- ABOUT THIS EXERCISE
Scan the listing below for the word "Cholangiocarcinoma" and state how many lines hold it. Write nothing but the number.

- GIVEN DATA
● ● ● ●

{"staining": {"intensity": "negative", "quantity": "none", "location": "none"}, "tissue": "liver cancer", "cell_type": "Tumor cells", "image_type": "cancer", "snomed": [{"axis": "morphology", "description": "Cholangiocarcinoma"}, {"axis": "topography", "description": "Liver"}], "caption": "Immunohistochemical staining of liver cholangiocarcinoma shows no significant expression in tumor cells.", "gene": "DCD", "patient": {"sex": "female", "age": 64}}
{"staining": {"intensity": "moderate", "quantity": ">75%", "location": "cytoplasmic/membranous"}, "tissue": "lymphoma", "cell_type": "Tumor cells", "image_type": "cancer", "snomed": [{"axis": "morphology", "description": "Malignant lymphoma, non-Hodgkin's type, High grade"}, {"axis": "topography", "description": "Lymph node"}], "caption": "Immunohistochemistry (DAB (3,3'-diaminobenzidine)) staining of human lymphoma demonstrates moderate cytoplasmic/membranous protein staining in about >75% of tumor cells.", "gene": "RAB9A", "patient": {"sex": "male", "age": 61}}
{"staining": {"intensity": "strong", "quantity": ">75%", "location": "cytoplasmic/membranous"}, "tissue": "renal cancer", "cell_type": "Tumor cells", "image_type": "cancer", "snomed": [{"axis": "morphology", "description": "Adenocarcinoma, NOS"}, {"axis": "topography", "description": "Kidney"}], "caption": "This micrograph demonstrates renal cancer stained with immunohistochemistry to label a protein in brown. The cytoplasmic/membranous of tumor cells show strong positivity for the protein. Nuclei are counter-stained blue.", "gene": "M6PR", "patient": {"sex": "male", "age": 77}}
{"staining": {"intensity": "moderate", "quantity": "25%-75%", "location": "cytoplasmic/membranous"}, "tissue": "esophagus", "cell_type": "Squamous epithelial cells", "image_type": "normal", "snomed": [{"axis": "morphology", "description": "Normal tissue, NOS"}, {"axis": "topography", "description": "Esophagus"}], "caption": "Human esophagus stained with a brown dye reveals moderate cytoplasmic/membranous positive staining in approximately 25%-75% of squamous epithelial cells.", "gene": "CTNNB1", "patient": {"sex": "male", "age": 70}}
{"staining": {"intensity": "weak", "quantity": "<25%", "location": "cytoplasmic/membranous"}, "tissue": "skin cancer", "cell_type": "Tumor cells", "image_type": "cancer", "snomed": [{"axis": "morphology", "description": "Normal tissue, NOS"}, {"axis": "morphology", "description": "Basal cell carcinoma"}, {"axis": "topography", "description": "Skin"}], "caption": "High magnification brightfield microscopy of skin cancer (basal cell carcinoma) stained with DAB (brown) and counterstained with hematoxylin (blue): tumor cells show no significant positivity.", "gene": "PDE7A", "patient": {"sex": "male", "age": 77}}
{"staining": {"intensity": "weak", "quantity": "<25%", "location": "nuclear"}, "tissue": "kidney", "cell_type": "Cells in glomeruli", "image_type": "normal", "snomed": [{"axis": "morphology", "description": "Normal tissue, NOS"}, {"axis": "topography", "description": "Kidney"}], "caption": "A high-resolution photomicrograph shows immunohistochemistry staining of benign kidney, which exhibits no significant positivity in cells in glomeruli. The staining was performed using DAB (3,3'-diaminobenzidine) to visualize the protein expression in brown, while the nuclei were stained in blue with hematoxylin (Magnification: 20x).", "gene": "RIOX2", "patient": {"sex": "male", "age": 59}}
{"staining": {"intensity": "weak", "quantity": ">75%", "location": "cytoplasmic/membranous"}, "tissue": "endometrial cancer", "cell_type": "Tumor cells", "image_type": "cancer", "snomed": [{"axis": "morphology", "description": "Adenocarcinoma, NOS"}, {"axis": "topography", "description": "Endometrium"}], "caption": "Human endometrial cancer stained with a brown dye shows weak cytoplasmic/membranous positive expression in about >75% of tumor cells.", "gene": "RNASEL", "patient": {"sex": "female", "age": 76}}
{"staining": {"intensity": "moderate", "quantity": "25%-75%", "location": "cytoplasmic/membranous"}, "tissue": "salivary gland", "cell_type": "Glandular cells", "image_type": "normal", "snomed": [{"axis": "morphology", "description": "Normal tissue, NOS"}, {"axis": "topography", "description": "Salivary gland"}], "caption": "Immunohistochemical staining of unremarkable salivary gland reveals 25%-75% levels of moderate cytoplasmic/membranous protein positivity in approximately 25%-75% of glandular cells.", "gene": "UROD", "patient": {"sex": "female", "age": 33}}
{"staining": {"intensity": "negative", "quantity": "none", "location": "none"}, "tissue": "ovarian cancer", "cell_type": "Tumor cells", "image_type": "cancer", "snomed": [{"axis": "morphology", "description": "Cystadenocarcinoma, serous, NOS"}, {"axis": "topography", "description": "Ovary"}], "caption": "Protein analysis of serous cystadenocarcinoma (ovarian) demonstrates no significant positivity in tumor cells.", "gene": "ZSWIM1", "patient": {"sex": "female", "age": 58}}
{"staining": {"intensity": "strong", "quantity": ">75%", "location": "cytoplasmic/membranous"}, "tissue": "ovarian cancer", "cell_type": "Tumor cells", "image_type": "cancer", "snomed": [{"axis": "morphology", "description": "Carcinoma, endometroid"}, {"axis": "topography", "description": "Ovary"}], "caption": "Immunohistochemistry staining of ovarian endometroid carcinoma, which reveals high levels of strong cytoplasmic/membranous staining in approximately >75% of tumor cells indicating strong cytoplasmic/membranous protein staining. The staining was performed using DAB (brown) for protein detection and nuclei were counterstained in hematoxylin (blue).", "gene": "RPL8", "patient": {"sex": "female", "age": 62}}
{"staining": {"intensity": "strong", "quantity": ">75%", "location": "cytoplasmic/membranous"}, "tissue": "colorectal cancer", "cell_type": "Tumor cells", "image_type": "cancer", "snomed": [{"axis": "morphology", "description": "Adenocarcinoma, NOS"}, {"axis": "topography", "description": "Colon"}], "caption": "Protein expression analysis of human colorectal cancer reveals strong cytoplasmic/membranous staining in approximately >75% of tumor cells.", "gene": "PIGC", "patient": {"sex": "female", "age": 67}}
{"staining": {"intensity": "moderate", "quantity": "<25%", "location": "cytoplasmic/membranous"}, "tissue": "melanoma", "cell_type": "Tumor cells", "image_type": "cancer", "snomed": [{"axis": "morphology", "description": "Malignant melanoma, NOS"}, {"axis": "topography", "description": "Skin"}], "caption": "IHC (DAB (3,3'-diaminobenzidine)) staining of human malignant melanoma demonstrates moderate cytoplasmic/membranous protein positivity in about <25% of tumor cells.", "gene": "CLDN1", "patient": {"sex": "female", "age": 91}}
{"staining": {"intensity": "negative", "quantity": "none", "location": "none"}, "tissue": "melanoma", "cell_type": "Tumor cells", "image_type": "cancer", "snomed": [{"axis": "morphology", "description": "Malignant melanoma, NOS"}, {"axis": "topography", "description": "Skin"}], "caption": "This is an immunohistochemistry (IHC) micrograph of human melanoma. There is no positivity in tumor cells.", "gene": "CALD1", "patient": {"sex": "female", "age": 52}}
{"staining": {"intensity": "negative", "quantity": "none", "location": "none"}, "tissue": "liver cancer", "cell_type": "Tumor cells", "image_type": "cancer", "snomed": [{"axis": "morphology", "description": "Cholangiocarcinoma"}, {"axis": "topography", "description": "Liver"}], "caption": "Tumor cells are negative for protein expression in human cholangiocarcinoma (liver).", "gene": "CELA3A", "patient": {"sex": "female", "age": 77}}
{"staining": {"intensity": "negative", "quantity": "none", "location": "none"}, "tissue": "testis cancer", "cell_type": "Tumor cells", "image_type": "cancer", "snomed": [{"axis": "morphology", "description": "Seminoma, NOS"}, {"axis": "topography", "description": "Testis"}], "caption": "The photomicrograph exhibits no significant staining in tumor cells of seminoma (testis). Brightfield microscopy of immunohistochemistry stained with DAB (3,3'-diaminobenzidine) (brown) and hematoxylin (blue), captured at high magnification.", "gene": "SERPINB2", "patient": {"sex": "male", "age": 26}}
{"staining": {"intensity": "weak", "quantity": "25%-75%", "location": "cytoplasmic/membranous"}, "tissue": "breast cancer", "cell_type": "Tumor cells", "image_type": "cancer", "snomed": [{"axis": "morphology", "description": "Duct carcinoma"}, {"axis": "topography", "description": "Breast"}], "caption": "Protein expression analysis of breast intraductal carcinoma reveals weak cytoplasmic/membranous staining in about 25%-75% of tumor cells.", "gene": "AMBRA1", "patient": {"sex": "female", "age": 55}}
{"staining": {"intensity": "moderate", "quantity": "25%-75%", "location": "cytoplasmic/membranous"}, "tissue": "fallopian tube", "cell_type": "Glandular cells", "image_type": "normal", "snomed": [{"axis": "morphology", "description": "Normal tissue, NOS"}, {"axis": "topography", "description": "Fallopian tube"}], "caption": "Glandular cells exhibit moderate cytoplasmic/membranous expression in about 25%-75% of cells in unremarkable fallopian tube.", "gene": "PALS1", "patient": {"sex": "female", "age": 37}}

● ● ● ●

- COMPLETED EXERCISE
2